Smaller Lies
Mentoring is something that is in my DNA. When I was in college I remember not just trying to learn what the teacher was presenting, but I'd also pay attention to how the teachers conducted their lectures. In some cases I'd think to myself that if I were at the podium, I'd present this subject differently.
I have never formally taught any class (although that is definitely in my list of things to do one day) but now I frequently find myself serving as a mentor to a less senior developer or a new team mate. It's not the same thing, but it has enough in common with teaching to make my college memories useful.
Back to my college days, in that brain-draining BSEE curriculum, one of the clearest demonstrations of teaching skills was given to me in a way that I will never forget.
One of those semesters I was attending the Cryptography class and I just couldn't stand the way the teacher was presenting her material. Incredibly boring projector presentations, mostly reading from them and making no effort to keep the class awake. After I got my horrible results in the first round of exams, I was considering getting out of that class and coming back next semester. People kept telling me to not do that because the new teacher for the next semester was rumored to be tough and very serious about his classes.

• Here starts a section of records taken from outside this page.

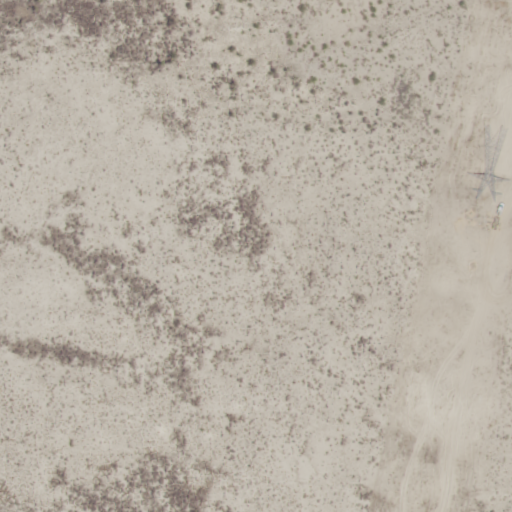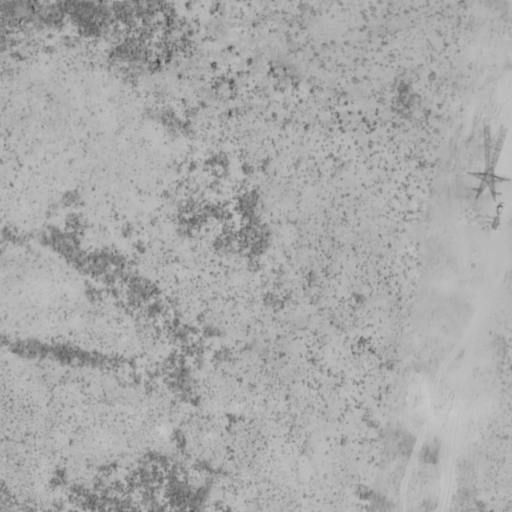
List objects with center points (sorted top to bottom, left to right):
power tower: (483, 229)
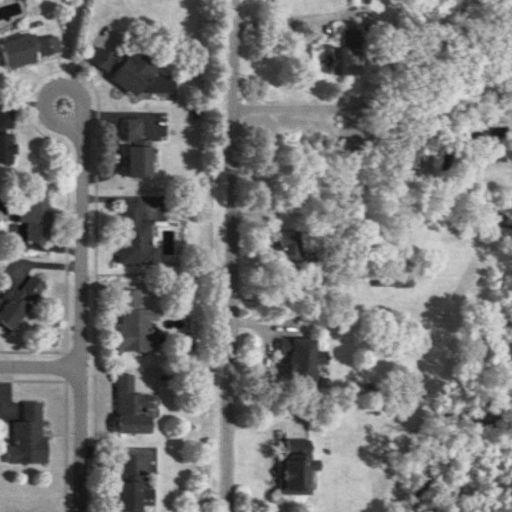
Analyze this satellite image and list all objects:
building: (26, 48)
building: (340, 53)
building: (131, 71)
road: (78, 93)
road: (344, 107)
building: (5, 135)
building: (346, 145)
building: (134, 149)
building: (408, 156)
building: (33, 212)
building: (132, 235)
building: (285, 249)
road: (228, 256)
building: (389, 278)
building: (18, 300)
road: (79, 318)
building: (132, 323)
building: (296, 357)
road: (39, 367)
building: (26, 436)
building: (291, 467)
building: (126, 485)
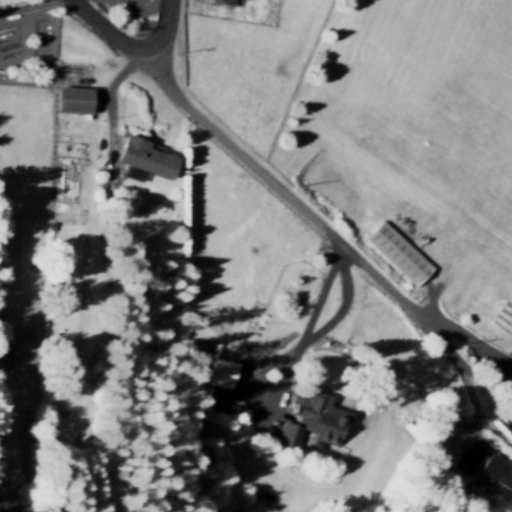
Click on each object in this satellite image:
building: (227, 1)
building: (236, 1)
road: (20, 4)
road: (163, 36)
road: (146, 40)
building: (70, 96)
building: (75, 99)
road: (110, 112)
road: (236, 150)
building: (143, 157)
building: (149, 157)
building: (397, 250)
building: (399, 253)
road: (341, 305)
road: (415, 313)
road: (306, 322)
building: (217, 369)
building: (220, 372)
road: (254, 391)
road: (276, 393)
building: (218, 398)
building: (232, 400)
building: (509, 408)
building: (316, 411)
building: (314, 420)
road: (493, 424)
building: (286, 432)
building: (468, 454)
building: (471, 455)
building: (202, 457)
building: (496, 467)
building: (498, 469)
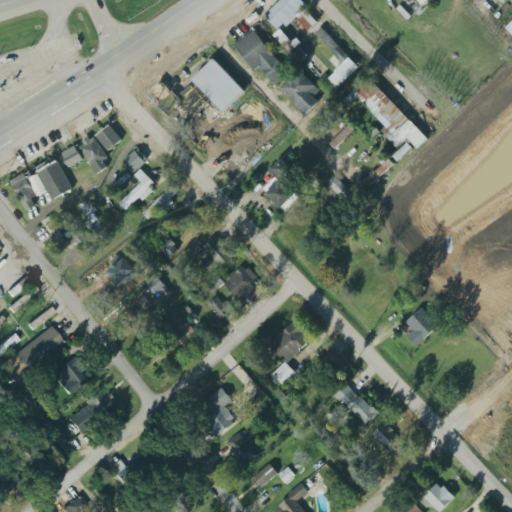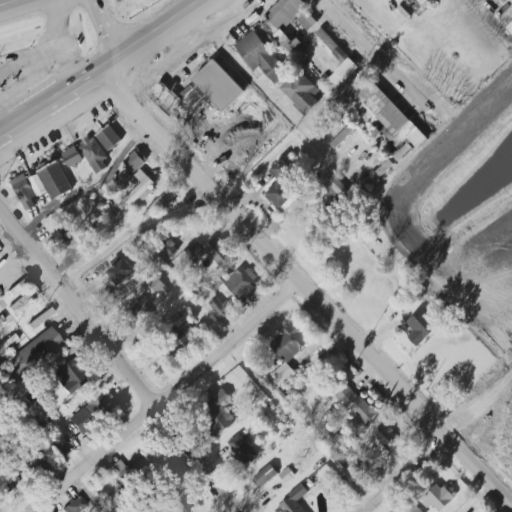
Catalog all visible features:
building: (422, 1)
building: (423, 1)
road: (9, 3)
building: (290, 14)
road: (98, 27)
building: (510, 27)
building: (510, 27)
road: (146, 33)
building: (281, 36)
road: (60, 40)
road: (30, 49)
building: (298, 51)
building: (259, 55)
building: (260, 56)
road: (380, 59)
building: (337, 61)
road: (161, 64)
road: (32, 77)
building: (218, 84)
building: (219, 85)
building: (301, 91)
building: (302, 92)
road: (48, 96)
road: (269, 97)
building: (386, 113)
building: (387, 114)
road: (304, 134)
building: (109, 137)
building: (109, 138)
building: (402, 152)
building: (94, 154)
building: (95, 154)
building: (72, 156)
building: (73, 156)
building: (135, 160)
building: (135, 161)
building: (54, 178)
building: (55, 180)
building: (37, 182)
building: (280, 186)
road: (91, 187)
building: (28, 190)
building: (139, 190)
building: (139, 190)
building: (25, 191)
building: (162, 203)
building: (161, 204)
building: (52, 228)
building: (72, 230)
road: (10, 242)
building: (1, 247)
building: (169, 248)
building: (0, 250)
building: (212, 250)
building: (135, 259)
road: (14, 260)
road: (64, 265)
building: (107, 265)
building: (242, 283)
road: (303, 285)
building: (23, 299)
building: (23, 299)
building: (220, 307)
building: (139, 312)
building: (40, 318)
building: (40, 318)
building: (421, 326)
building: (421, 326)
building: (291, 342)
building: (8, 343)
building: (8, 344)
building: (289, 347)
building: (32, 353)
building: (31, 354)
road: (117, 361)
building: (284, 373)
building: (71, 376)
building: (71, 376)
road: (163, 397)
building: (357, 402)
building: (357, 404)
road: (480, 405)
building: (90, 411)
building: (218, 411)
building: (90, 412)
building: (219, 412)
building: (387, 437)
building: (387, 437)
building: (341, 440)
building: (241, 449)
building: (242, 449)
building: (119, 469)
building: (37, 472)
road: (404, 474)
building: (265, 475)
building: (287, 475)
building: (287, 475)
building: (265, 476)
building: (7, 480)
building: (8, 481)
road: (85, 493)
building: (437, 496)
building: (439, 497)
building: (292, 501)
building: (295, 502)
building: (177, 504)
building: (75, 505)
building: (416, 509)
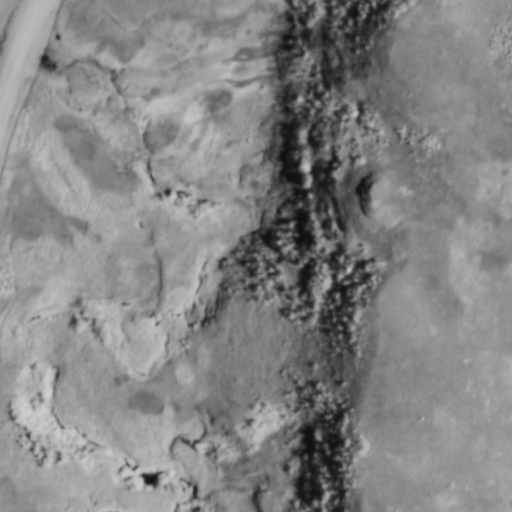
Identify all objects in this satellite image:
road: (12, 39)
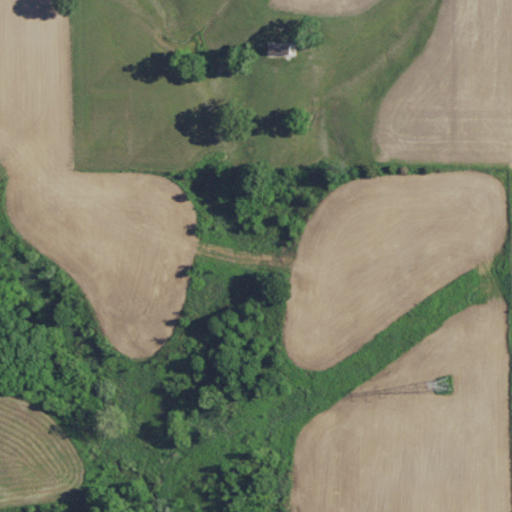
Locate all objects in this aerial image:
building: (278, 46)
power tower: (445, 382)
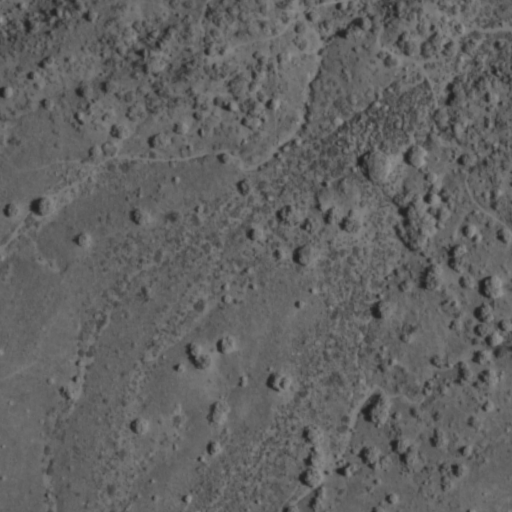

After a little hesitation, I decided to get out of that class and I was back in the following semester, new teacher and all. That was the best decision I made in the entire course.
Mr. Campello was the best teacher I ever had. That guy had passion for Electrical Engineering, Cryptography, and for teaching.
Differently from the previous semester, his classes were packed. Students would not want to miss a second of each class. He would deliver never ending nuggets of wisdom, incredible stories about how cryptography has been important throughout history. War stories. Ancient history. You name it. They guy knew it all. Cryptography became one of my favorite subjects, even though it's mostly advanced discrete arithmetic, which is as boring as it gets.
During one of those classes Mr. Campello dropped a monster bomb of a quote. I don't know if that quote is his original, or if he was quoting somebody else. I don't even remember the context in which this quote came about. He said:
"Teaching is like telling a smaller lie everyday"
I won't bother explaining the power of that statement. I'll leave for your own analysis. I don't think there's any other thing that somebody told me that had similar impact that this quote.
Replace teaching with mentoring, parenting, modeling, etc and you've got yourself a lot to think about.